IVF or ICSI: Which treatment is best for you?

When considering IVF or ICSI, it’s important to balance the potential benefits, potential harm, and associated costs to provide the best value for each individual case. Your specialist will be of great help here. The decision to pursue IVF or ICSI depends on various factors, including the cause of infertility, previous treatment outcomes, and personal preferences. For the majority of people with no issues with male factor infertility, ICSI will not increase chances of pregnancy but will increase the cost. 

However, ICSI is often recommended for couples with extremely low sperm count, poor sperm morphology (abnormal shape), poor sperm motility (impaired movement) or those who have experienced fertilisation issues during previous IVF cycles. Whereas, for couples with unexplained infertility or female factor infertility, traditional IVF may be the preferred approach, as ICSI may not offer clear advantages.

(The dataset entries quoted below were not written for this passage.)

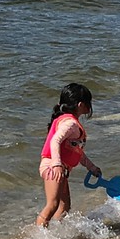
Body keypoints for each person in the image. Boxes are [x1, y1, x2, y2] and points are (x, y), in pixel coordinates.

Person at [36, 83, 102, 227]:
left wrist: (91, 167)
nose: (90, 107)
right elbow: (55, 141)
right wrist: (57, 164)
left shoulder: (68, 121)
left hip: (60, 169)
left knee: (65, 206)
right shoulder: (70, 124)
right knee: (52, 205)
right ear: (80, 105)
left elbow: (77, 152)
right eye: (88, 103)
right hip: (53, 167)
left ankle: (56, 235)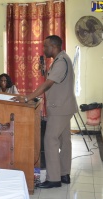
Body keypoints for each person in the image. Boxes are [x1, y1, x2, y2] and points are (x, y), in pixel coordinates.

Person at [12, 35, 78, 188]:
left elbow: (48, 84)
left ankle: (53, 178)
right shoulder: (60, 60)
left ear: (53, 47)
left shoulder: (61, 62)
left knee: (50, 140)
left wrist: (28, 97)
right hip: (64, 106)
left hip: (59, 108)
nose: (44, 49)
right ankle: (64, 174)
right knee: (64, 140)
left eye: (45, 46)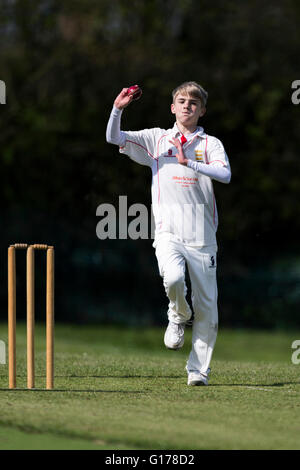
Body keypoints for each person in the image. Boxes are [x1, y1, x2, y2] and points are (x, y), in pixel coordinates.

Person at [106, 81, 231, 386]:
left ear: (201, 110)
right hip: (168, 232)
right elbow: (114, 138)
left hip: (202, 236)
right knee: (173, 279)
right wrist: (117, 110)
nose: (187, 105)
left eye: (193, 102)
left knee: (207, 307)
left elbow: (225, 175)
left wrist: (193, 164)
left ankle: (198, 370)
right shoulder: (156, 140)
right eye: (181, 101)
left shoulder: (210, 144)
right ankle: (177, 313)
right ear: (172, 107)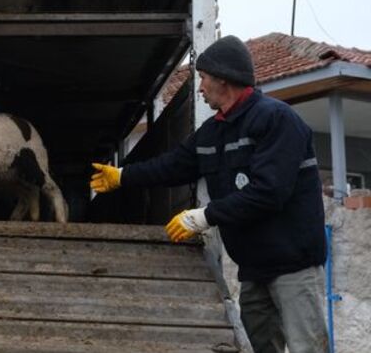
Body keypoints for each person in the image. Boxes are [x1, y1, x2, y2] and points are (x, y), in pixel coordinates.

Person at [90, 35, 328, 353]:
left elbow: (269, 193)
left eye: (202, 78)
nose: (199, 88)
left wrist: (204, 216)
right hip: (253, 268)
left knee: (306, 347)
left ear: (223, 79)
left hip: (293, 265)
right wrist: (123, 176)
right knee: (262, 346)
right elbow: (175, 164)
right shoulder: (214, 131)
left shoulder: (276, 120)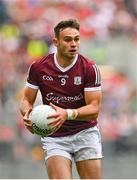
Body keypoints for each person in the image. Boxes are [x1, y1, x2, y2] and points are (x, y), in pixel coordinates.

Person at [20, 19, 103, 179]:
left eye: (76, 39)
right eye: (68, 39)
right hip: (55, 136)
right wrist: (27, 114)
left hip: (85, 133)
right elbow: (26, 99)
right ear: (56, 42)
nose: (73, 44)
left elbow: (94, 109)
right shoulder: (38, 67)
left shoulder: (89, 68)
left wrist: (67, 113)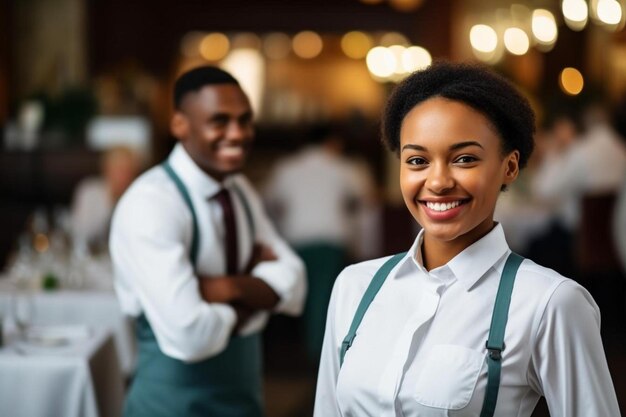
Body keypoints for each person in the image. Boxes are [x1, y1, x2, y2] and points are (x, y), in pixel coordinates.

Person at [314, 62, 620, 416]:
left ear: (510, 166)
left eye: (464, 158)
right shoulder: (354, 287)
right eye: (417, 160)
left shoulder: (549, 303)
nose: (438, 181)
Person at [110, 66, 306, 417]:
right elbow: (191, 333)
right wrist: (257, 295)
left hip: (243, 402)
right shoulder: (151, 203)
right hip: (170, 407)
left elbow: (296, 283)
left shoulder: (240, 190)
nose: (238, 133)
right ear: (179, 124)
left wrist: (226, 287)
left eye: (245, 120)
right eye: (219, 121)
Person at [264, 123, 377, 363]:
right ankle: (318, 354)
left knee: (299, 293)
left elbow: (271, 201)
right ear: (332, 142)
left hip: (295, 238)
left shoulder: (286, 168)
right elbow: (366, 198)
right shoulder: (343, 167)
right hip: (330, 237)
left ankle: (301, 350)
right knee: (321, 295)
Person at [70, 145, 141, 250]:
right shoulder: (89, 191)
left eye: (128, 171)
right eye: (119, 170)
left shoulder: (137, 196)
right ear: (106, 168)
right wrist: (110, 198)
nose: (124, 176)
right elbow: (80, 232)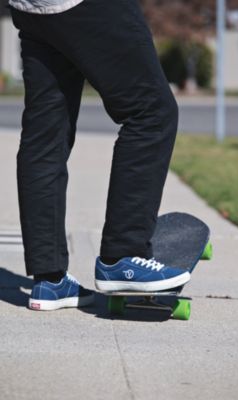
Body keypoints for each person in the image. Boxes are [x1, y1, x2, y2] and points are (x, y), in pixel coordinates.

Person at [9, 0, 191, 311]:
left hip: (32, 7)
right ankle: (123, 257)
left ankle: (49, 280)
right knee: (151, 112)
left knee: (45, 134)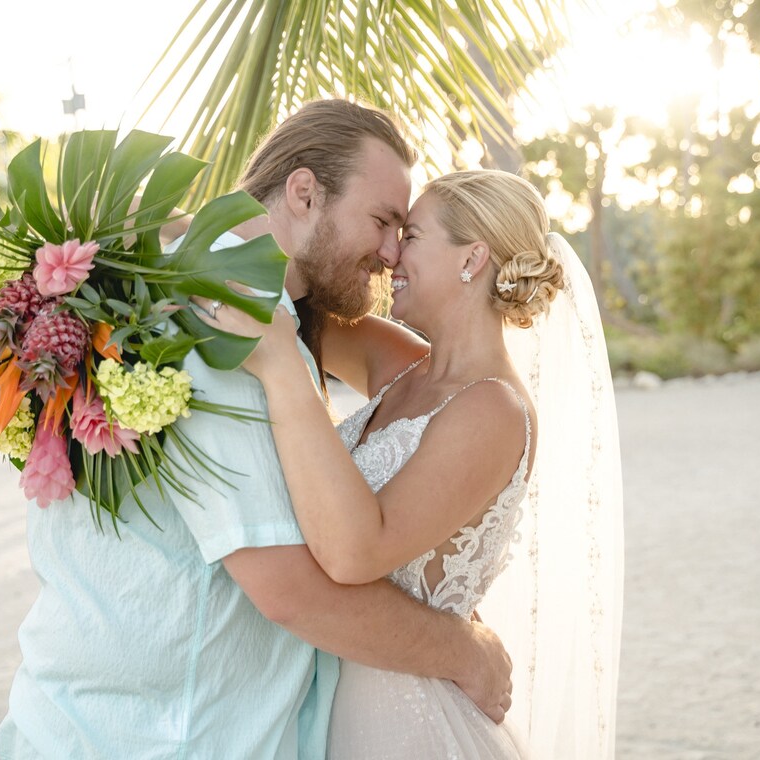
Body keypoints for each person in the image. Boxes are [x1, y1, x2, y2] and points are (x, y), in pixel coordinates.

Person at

ICSI is also recommended when sperm needs to be surgically extracted from the testicles or epididymis.

There are risks and side effects that should also be considered when researching fertility treatments. For example, there are concerns that ICSI may increase the chances of some developmental defects in children. Although the risk is considered minimal, couples may want to discuss this and consider this factor carefully before proceeding.

Both IVF and ICSI are effective assisted reproductive technologies that offer hope to couples dealing with infertility. While IVF is a more generalised approach, ICSI is specifically designed to address male-factor infertility issues. Understanding the differences between these treatments can help couples make an informed decision, in consultation with their fertility specialist, to choose the most appropriate option for their unique situation.